---- The input

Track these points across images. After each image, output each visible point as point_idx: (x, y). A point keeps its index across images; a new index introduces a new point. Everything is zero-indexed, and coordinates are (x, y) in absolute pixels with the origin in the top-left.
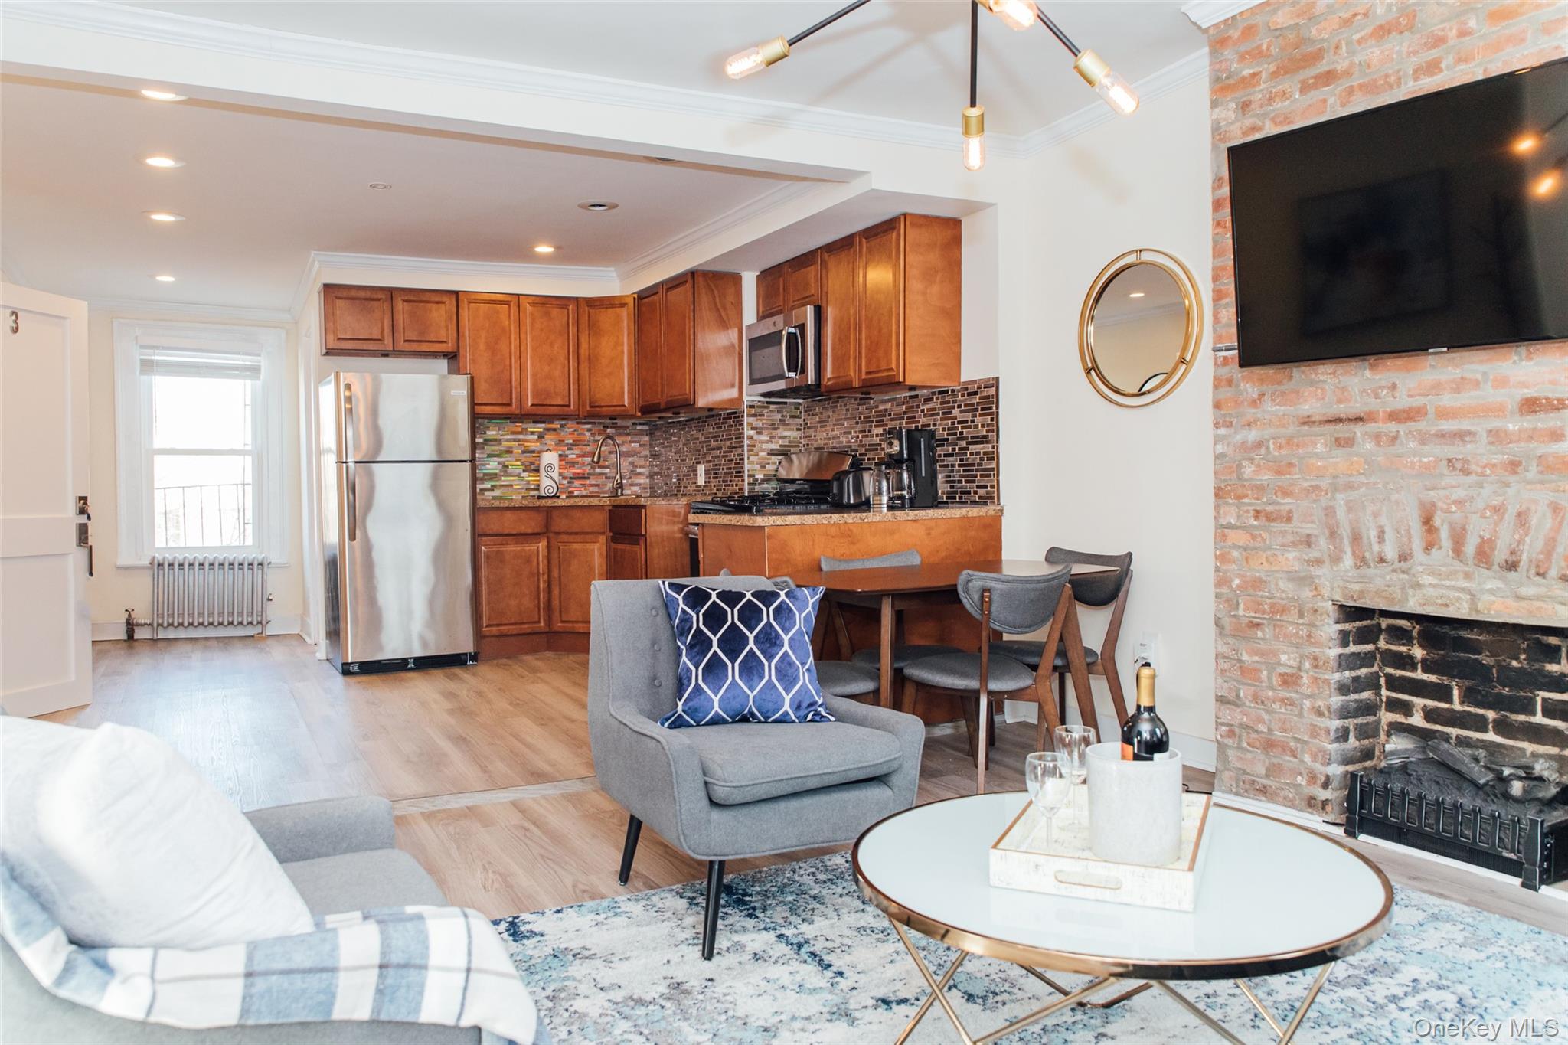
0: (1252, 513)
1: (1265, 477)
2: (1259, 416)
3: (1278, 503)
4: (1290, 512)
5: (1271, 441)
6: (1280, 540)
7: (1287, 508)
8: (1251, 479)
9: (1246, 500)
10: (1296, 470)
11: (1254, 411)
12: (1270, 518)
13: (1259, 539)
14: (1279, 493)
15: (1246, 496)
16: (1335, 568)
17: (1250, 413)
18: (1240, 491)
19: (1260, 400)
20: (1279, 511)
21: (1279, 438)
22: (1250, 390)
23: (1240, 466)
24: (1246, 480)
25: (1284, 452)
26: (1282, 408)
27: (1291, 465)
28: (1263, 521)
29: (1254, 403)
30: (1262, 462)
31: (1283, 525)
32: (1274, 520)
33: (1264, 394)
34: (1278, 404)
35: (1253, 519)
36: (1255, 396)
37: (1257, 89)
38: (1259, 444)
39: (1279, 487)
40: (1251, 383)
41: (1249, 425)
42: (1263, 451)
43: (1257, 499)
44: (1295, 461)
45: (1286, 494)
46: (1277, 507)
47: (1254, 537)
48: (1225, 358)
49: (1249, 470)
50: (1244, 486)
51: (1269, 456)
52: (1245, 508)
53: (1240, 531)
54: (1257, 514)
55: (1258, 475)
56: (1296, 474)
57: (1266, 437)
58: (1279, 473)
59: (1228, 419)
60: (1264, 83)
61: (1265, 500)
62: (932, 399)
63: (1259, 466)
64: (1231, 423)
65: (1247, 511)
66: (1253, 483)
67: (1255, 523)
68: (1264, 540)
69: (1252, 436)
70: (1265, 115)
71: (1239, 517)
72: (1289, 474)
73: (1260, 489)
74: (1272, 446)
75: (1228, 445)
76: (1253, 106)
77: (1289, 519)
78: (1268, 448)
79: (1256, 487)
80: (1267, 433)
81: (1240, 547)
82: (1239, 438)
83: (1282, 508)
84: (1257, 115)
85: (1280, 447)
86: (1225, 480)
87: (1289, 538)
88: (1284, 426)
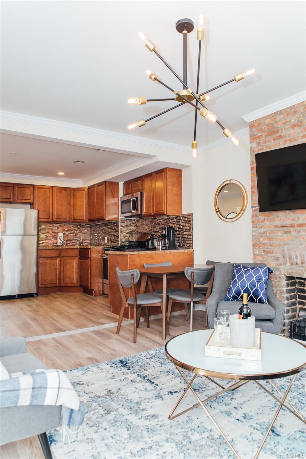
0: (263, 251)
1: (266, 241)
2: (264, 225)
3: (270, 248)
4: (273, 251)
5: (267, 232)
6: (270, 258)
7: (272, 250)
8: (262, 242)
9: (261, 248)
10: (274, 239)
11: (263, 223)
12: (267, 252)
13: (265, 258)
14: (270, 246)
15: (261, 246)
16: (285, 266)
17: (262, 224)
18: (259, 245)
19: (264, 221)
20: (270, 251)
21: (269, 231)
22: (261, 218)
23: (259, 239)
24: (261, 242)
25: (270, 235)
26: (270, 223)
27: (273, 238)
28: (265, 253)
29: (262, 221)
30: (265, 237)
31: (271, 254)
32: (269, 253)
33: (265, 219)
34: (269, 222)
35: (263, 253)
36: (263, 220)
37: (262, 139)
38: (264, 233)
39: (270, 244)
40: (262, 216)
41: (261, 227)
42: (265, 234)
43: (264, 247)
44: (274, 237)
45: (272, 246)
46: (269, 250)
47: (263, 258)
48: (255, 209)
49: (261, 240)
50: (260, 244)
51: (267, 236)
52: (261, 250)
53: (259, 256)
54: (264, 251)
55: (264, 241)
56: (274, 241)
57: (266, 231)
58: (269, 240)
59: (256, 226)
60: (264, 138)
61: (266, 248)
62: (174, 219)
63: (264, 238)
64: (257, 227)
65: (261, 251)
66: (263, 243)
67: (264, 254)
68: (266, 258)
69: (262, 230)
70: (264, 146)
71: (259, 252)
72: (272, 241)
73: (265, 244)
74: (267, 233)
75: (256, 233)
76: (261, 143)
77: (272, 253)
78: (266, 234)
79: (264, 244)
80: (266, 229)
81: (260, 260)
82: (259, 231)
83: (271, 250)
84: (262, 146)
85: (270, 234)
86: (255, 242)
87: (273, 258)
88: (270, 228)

--------
---- The input

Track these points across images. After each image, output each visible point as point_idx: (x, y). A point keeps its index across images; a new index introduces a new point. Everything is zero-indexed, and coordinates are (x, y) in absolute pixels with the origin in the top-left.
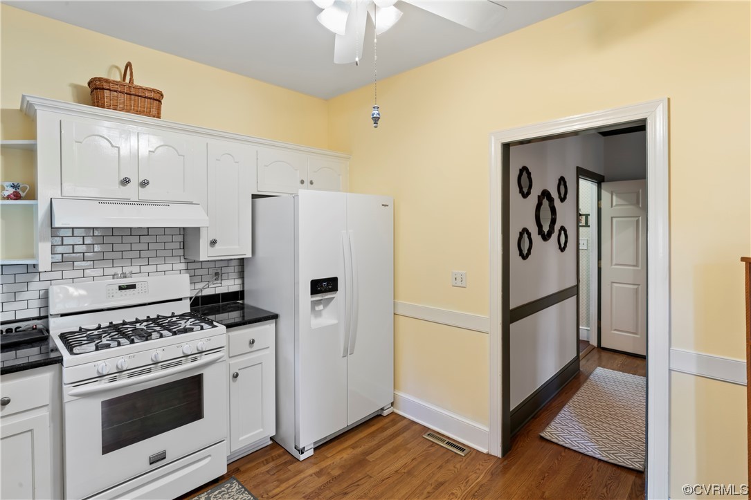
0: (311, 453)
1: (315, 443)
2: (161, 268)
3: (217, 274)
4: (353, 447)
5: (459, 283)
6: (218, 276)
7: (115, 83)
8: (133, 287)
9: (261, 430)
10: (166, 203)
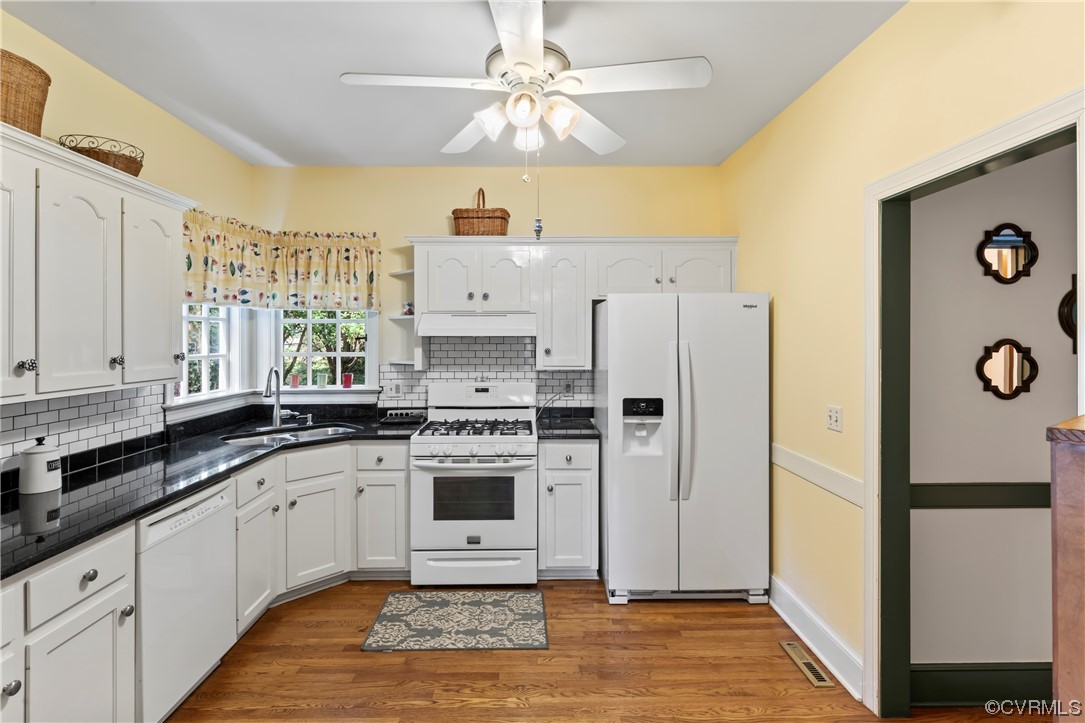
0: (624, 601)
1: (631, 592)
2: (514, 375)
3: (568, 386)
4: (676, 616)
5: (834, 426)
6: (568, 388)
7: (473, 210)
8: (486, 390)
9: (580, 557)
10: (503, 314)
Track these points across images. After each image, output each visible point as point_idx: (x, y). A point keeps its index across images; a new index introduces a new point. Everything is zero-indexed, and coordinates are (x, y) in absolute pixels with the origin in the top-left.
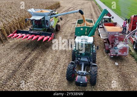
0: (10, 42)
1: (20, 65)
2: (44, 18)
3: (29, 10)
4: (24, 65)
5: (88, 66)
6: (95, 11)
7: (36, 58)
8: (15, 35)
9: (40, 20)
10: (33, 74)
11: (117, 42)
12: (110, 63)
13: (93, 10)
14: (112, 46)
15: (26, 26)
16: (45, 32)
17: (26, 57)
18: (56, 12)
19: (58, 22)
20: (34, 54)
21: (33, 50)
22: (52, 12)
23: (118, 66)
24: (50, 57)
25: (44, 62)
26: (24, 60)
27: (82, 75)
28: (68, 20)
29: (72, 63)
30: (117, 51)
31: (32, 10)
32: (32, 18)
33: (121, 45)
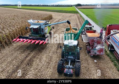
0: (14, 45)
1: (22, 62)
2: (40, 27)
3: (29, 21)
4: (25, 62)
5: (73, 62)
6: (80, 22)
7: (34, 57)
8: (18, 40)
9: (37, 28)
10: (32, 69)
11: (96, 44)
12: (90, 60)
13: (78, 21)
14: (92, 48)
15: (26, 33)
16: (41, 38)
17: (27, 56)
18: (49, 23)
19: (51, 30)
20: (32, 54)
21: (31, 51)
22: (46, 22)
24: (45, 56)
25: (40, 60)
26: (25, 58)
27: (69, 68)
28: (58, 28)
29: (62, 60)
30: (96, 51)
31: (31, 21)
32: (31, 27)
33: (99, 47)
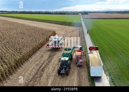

--------

Only the lines above from the line with "7: (36, 58)" to the line with "31: (32, 10)", those two lines included, should be reproduced exactly.

> _Output of the task_:
7: (36, 58)
8: (15, 35)
9: (40, 20)
10: (33, 74)
11: (117, 42)
12: (110, 63)
13: (93, 10)
14: (112, 46)
15: (26, 26)
16: (45, 32)
17: (26, 57)
18: (56, 12)
19: (58, 22)
20: (34, 54)
21: (33, 50)
22: (52, 12)
23: (118, 66)
24: (50, 57)
25: (44, 62)
26: (24, 60)
27: (82, 75)
28: (68, 20)
29: (72, 63)
30: (117, 51)
31: (32, 10)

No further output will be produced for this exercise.